Semiquantitative proteomic analysis of human hippocampal tissues from Alzheimer’s disease and age-matched control brains
- Equal contributors
1 Department of Laboratory Medicine and Pathobiology, University of Toronto, Toronto, ON, Canada
2 Samuel Lunenfeld Research Institute, Department of Pathology and Laboratory Medicine, Mount Sinai Hospital, Toronto, ON, Canada
3 Tanz Centre for Research in Neurodegenerative Diseases, University of Toronto, Toronto, ON, Canada
4 Department of Clinical Biochemistry, University Health Network, Toronto, ON, Canada
5 Department of Pathology and Laboratory Medicine, Mount Sinai Hospital, 60 Murray St., Box 32, Floor 6, Rm. L6-201, Toronto, ON, M5T 3L9, Canada
Clinical Proteomics 2013, 10:5 doi:10.1186/1559-0275-10-5Published: 1 May 2013
Alzheimer’s disease (AD) is the most common type of dementia affecting people over 65 years of age. The hallmarks of AD are the extracellular deposits known as amyloid β plaques and the intracellular neurofibrillary tangles, both of which are the principal players involved in synaptic loss and neuronal cell death. Tau protein and Aβ fragment 1–42 have been investigated so far in cerebrospinal fluid as a potential AD biomarkers.

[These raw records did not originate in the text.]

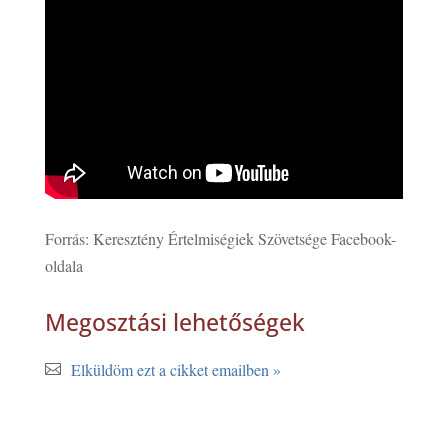
Forrás: Keresztény Értelmiségiek Szövetsége Facebook-
oldala
Megosztási lehetőségek
Elküldöm ezt a cikket emailben »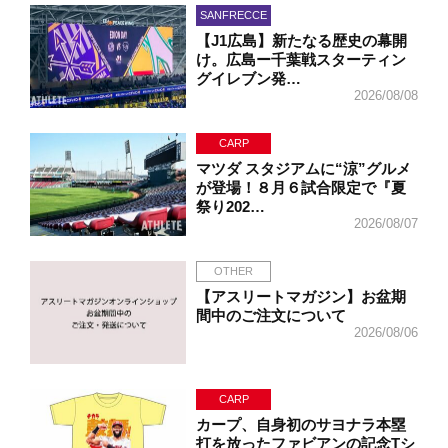
SANFRECCE
【J1広島】新たなる歴史の幕開
け。広島ー千葉戦スターティン
グイレブン発…
2026/08/08
CARP
マツダ スタジアムに“涼”グルメ
が登場！８月６試合限定で『夏
祭り202…
2026/08/07
OTHER
【アスリートマガジン】お盆期
間中のご注文について
2026/08/06
CARP
カープ、自身初のサヨナラ本塁
打を放ったファビアンの記念Tシ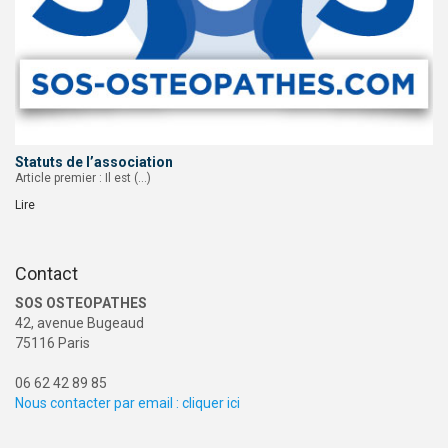
Statuts de l’association
Article premier : Il est (…)
Lire
Contact
SOS OSTEOPATHES
42, avenue Bugeaud
75116 Paris
06 62 42 89 85
Nous contacter par email : cliquer ici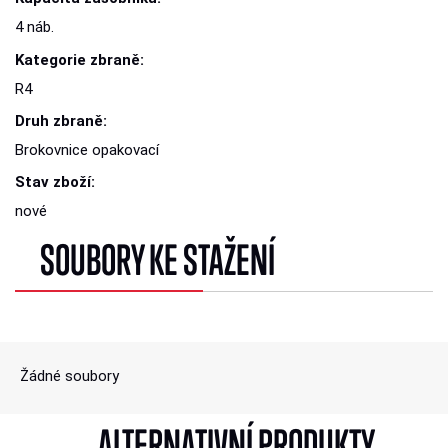
4 náb.
Kategorie zbraně:
R4
Druh zbraně:
Brokovnice opakovací
Stav zboží:
nové
SOUBORY KE STAŽENÍ
Žádné soubory
ALTERNATIVNÍ PRODUKTY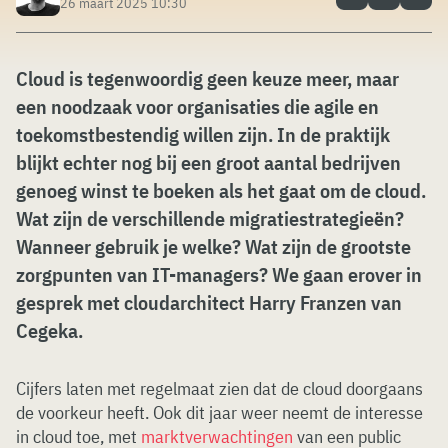
26 maart 2025 10:30
Cloud is tegenwoordig geen keuze meer, maar
een noodzaak voor organisaties die agile en
toekomstbestendig willen zijn. In de praktijk
blijkt echter nog bij een groot aantal bedrijven
genoeg winst te boeken als het gaat om de cloud.
Wat zijn de verschillende migratiestrategieën?
Wanneer gebruik je welke? Wat zijn de grootste
zorgpunten van IT-managers? We gaan erover in
gesprek met cloudarchitect Harry Franzen van
Cegeka.
Cijfers laten met regelmaat zien dat de cloud doorgaans
de voorkeur heeft. Ook dit jaar weer neemt de interesse
in cloud toe, met
marktverwachtingen
van een public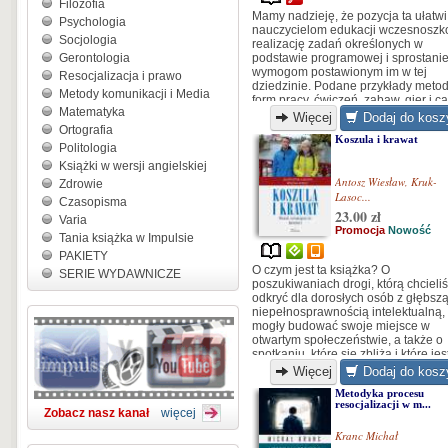
Filozofia
Mamy nadzieję, że pozycja ta ułatwi
Psychologia
nauczycielom edukacji wczesnoszk
Socjologia
realizację zadań określonych w
Gerontologia
podstawie programowej i sprostani
wymogom postawionym im w tej
Resocjalizacja i prawo
dziedzinie. Podane przykłady metod
Metody komunikacji i Media
form pracy, ćwiczeń, zabaw, gier i c
Matematyka
scenariuszy powinny pomóc w
Więcej
Dodaj do kosz
prowadzeniu zajęć oraz zachęcić d
Ortografia
Koszula i krawat
stworzenia własnych ciekawych
Politologia
rozwiązań metodycznych, czego
Książki w wersji angielskiej
wszystkim nauczycielom serdecznie
Antosz Wiesław
,
Kruk-
Zdrowie
życzymy.
Lasoc...
Czasopisma
23.00 zł
Varia
Promocja
Nowość
Tania książka w Impulsie
PAKIETY
O czym jest ta książka? O
SERIE WYDAWNICZE
poszukiwaniach drogi, którą chcieli
odkryć dla dorosłych osób z głębsz
niepełnosprawnością intelektualną,
mogły budować swoje miejsce w
otwartym społeczeństwie, a także o
spotkaniu, które się zbliża i które jes
nieuchronne.
Więcej
Dodaj do kosz
Metodyka procesu
resocjalizacji w m...
Zobacz nasz kanał
więcej
Kranc Michał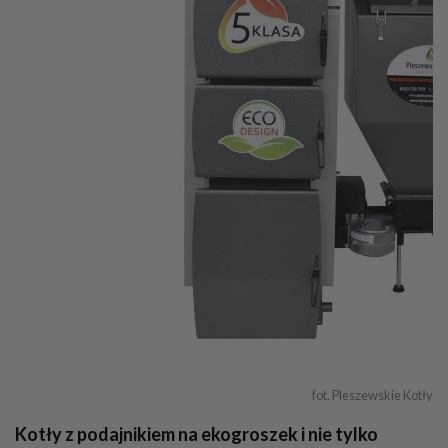
fot. Pleszewskie Kotły
Kotły z podajnikiem na ekogroszek i nie tylko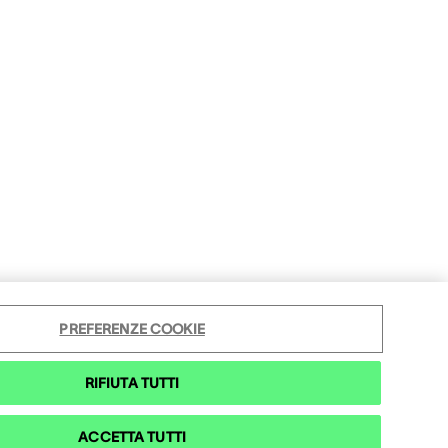
PREFERENZE COOKIE
RIFIUTA TUTTI
ACCETTA TUTTI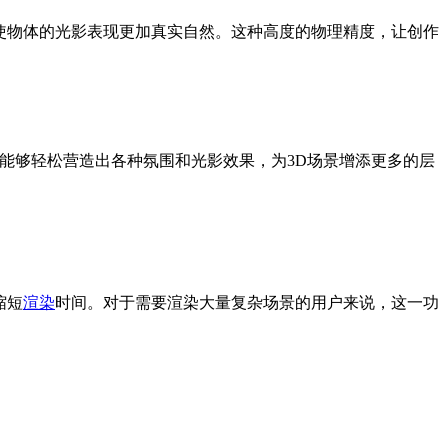
，使物体的光影表现更加真实自然。这种高度的物理精度，让创作
特性让创作者能够轻松营造出各种氛围和光影效果，为3D场景增添更多的层
缩短
渲染
时间。对于需要渲染大量复杂场景的用户来说，这一功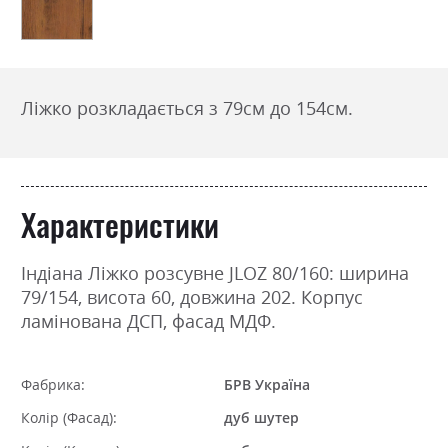
Ліжко розкладається з 79см до 154см.
Характеристики
Індіана Ліжко розсувне JLOZ 80/160: ширина
79/154, висота 60, довжина 202. Корпус
ламінована ДСП, фасад МДФ.
Фабрика:
БРВ Україна
Колір (Фасад):
дуб шутер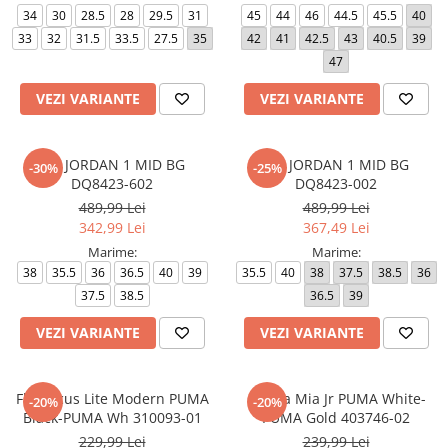
34
30
28.5
28
29.5
31
45
44
46
44.5
45.5
40
33
32
31.5
33.5
27.5
35
42
41
42.5
43
40.5
39
47
VEZI VARIANTE
VEZI VARIANTE
AIR JORDAN 1 MID BG
AIR JORDAN 1 MID BG
-30%
-25%
DQ8423-602
DQ8423-002
489,99 Lei
489,99 Lei
342,99 Lei
367,49 Lei
Marime:
Marime:
38
35.5
36
36.5
40
39
35.5
40
38
37.5
38.5
36
37.5
38.5
36.5
39
VEZI VARIANTE
VEZI VARIANTE
FlexFocus Lite Modern PUMA
Carina Mia Jr PUMA White-
-20%
-20%
Black-PUMA Wh 310093-01
PUMA Gold 403746-02
229,99 Lei
239,99 Lei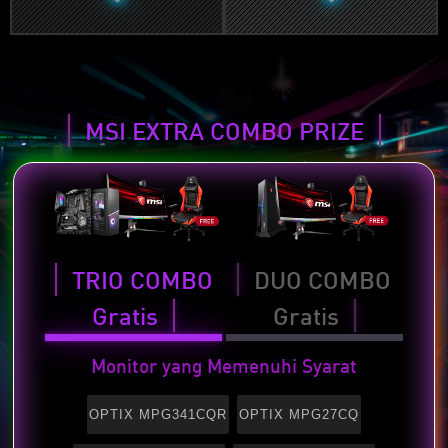
MSI EXTRA COMBO PRIZE
TRIO COMBO
DUO COMBO
Gratis
Gratis
Monitor yang Memenuhi Syarat
OPTIX MPG341CQR
OPTIX MPG27CQ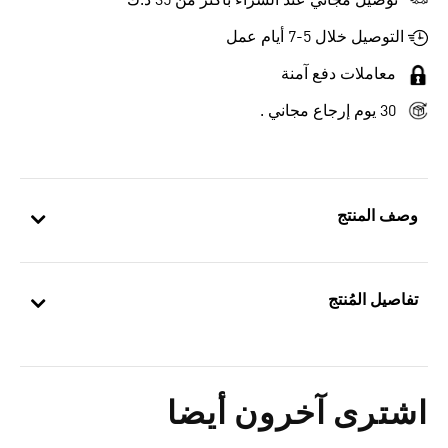
توصيل مجاني عند الشراء بأكثر من 35 د.ك
التوصيل خلال 5-7 أيام عمل
معاملات دفع آمنة
30 يوم إرجاع مجاني .
وصف المنتج
تفاصيل المُنتج
اشترى آخرون أيضا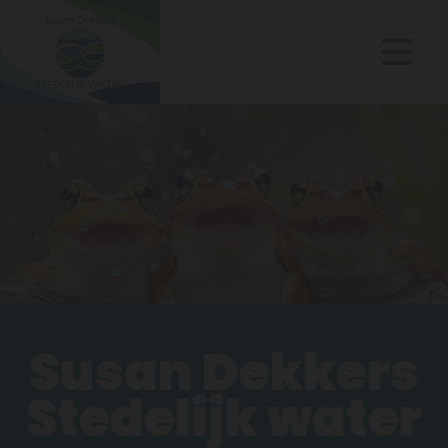
Susan Dekkers
Stedelijk water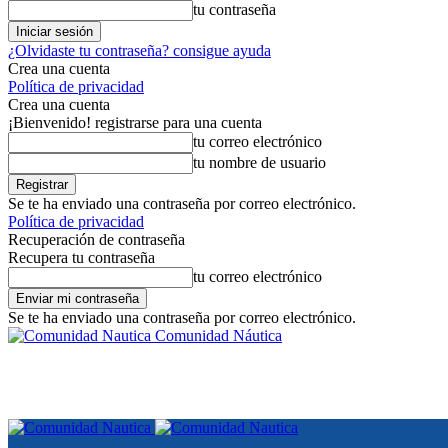
tu contraseña
¿Olvidaste tu contraseña? consigue ayuda
Crea una cuenta
Política de privacidad
Crea una cuenta
¡Bienvenido! registrarse para una cuenta
tu correo electrónico
tu nombre de usuario
Se te ha enviado una contraseña por correo electrónico.
Política de privacidad
Recuperación de contraseña
Recupera tu contraseña
tu correo electrónico
Se te ha enviado una contraseña por correo electrónico.
Comunidad Náutica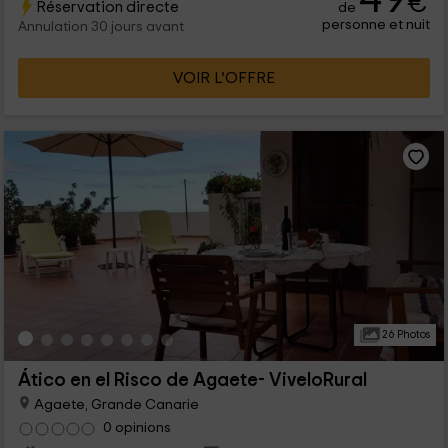
€
Réservation directe
de
personne et nuit
Annulation 30 jours avant
VOIR L’OFFRE
26 Photos
Ático en el Risco de Agaete- ViveloRural
Agaete, Grande Canarie
0 opinions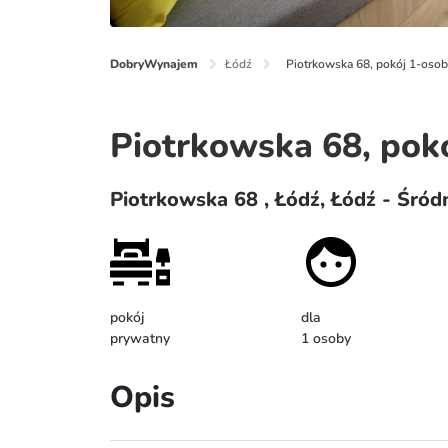
DobryWynajem
Łódź
Piotrkowska 68, pokój 1-osob
Piotrkowska 68, pok
Piotrkowska 68 , Łódź, Łódź - Śród
pokój
dla
prywatny
1 osoby
Opis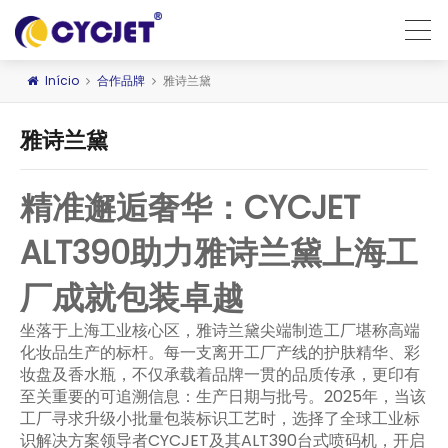
Início
合作品牌
雅诗兰黛
雅诗兰黛
精准邂逅奢华：CYCJET
ALT390助力雅诗兰黛上海工
厂成就包装卓越
坐落于上海工业核心区，雅诗兰黛尖端制造工厂堪称高端
化妆品生产的标杆。每一支离开工厂产线的护肤精华、彩
妆盘及香水瓶，不仅承载着品牌一贯的品质传承，更印有
至关重要的可追溯信息：生产日期与批号。2025年，当该
工厂寻求升级小批量包装标识工艺时，选择了全球工业标
识解决方案领导者CYCJET及其ALT390台式喷码机，开启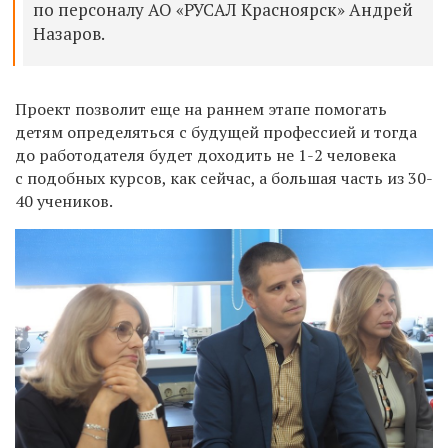
по персоналу АО «РУСАЛ Красноярск» Андрей
Назаров.
Проект позволит еще на раннем этапе помогать
детям определяться с будущей профессией и тогда
до работодателя будет доходить не 1-2 человека
с подобных курсов, как сейчас, а большая часть из 30-
40 учеников.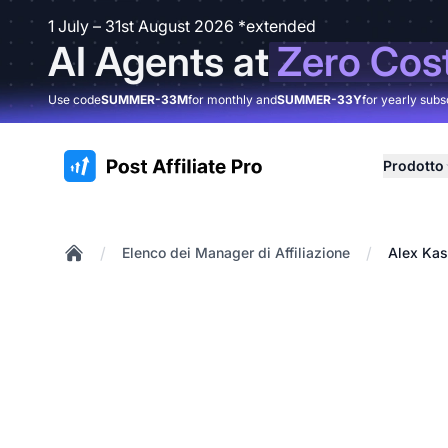
1 July – 31st August 2026 *extended
AI Agents at
Zero Cos
Use code
SUMMER-33M
for monthly and
SUMMER-33Y
for yearly subs
:site.title
Prodotto
/
/
Elenco dei Manager di Affiliazione
Alex Ka
Home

However, an urgent need to identify novel biomarkers which will capture disease in the early stages and with better specificity remains. High-throughput proteomic and pathway analysis of hippocampal tissue provides a valuable source of disease-related proteins and biomarker candidates, since it represents one of the earliest affected brain regions in AD.
In this study 2954 proteins were identified (with at least 2 peptides for 1203 proteins) from both control and AD brain tissues. Overall, 204 proteins were exclusively detected in AD and 600 proteins in control samples. Comparing AD and control exclusive proteins with cerebrospinal fluid (CSF) literature-based proteome, 40 out of 204 AD related proteins and 106 out of 600 control related proteins were also present in CSF. As most of these proteins were extracellular/secretory origin, we consider them as a potential source of candidate biomarkers that need to be further studied and verified in CSF samples.
Our semiquantitative proteomic analysis provides one of the largest human hippocampal proteome databases. The lists of AD and control related proteins represent a panel of proteins potentially involved in AD pathogenesis and could also serve as prospective AD diagnostic biomarkers.